La persona del Flamen era sagrada e inviolable, y esto se manifestaba con una serie de símbolos y rituales: ningún anillo rodeaba sus dedos, ni había en su cuerpo o en sus ropas nudo o lazo alguno. Tal grado de superstición existía en torno al nudo que el Flamen no podía tocar ni nombrar la hiedra ni acercarse a una vid, plantas nudosas. Incluso si un prisionero entraba encadenado o atado en su casa, era liberado al instante.

Entre los privilegios que gozaban los Flamines: estaban exentos del trabajo, de servir en la guerra o de los cargos públicos. Para su aseo personal solo podían utilizar instrumentos de bronce (el metal sagrado), y los restos de sus uñas y de sus cabellos cortados se enterraban junto a un árbol protegido por los dioses, el arbor felix.

Sus esposas, las Flaminicae, no estaban exentas de las restricciones, es más, les estaba vedado subir más arriba de un tercer escalón, para evitar que la más mínima parte de su cuerpo quedara a la vista, y debían ir siempre cubiertas con un velo. Esta pareja de Flamines era el símbolo de la piedad conyugal, y ella el ideal de matrona romana: casta, púdica, tejedora, univira (de un solo marido) y unicuba (de un solo lecho). Era la encargada de tejer el manto púrpura de lana (laena) que el Flamen revestía sobre la toga praetexta en los sacrificios y su propio manto, de color azafranado.

A estas prendas se daba el atributo que diferenciaba al Flamen del resto de los sacerdotes: una mitra coronada con una rama de olivo para él y una rama de granado sobre un peinado puntiagudo (tutulus) para su esposa.
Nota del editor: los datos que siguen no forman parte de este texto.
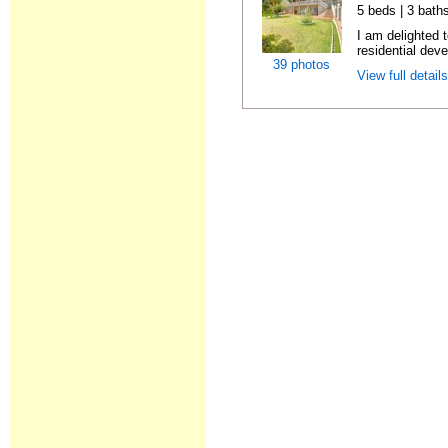
5 beds | 3 bath
I am delighted 
residential dev
39 photos
View full detail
Además, este sacerdote debía ir siempre con la cabeza cubierta con un gorro, y si durante un sacrificio se le caía, era expulsado al instante del cargo que ocupaba.

Había tres tipos de flamines mayores y doce de flamines menores. Cada uno era asignado a una divinidad, lo cual no quiere decir que no participasen en el culto de otros dioses. Los flamines mayores eran:

Los menores estaban asociados a divinidades como Ceres, Vulcano y otros. Estos flamines mayores debían contraer matrimonio por el rito de la confarreatio (los contrayentes deben comer un pastel de cereales, panis farreus, con pan de espelta).

De los tres mayores, el más importante es el flamen dialis, y tanto él como su esposa, la flamínica dialis, estaban sujetos a muchas prescripciones religiosas. Poseían el privilegio de la sella curalis, silla curul (asiento oficial de los altos magistrados romanos: cónsules, pretores, procónsules, propretores, dictadores, ediles curules, censores y, en época imperial, el emperador). A su vez, el dialis es el único con custodia.

En Hispania se constata su existencia, de rango provincial y local. Tenemos vestigios en Astige, Itálica y Segóbriga. Debían ser ciudadanos romanos y pertenecer a las familias más importantes del lugar. Los flámines provinciales pertenecían a las capitales de provincias y eran elegidos en las asambleas provinciales. Por documentación epigráfica sabemos que algunos de ellos habían sido caballeros.

R. Etienne hace un estudio de los flamines hispanos. Los provinciales estaban al cargo del culto de los Divi (emperadores divinizados). Otros autores creen que tenían un culto también a los emperadores vivos.

Los flámines locales eran personas que no ostentaban ni flaminado provincial ni ningún cargo del ordo equester.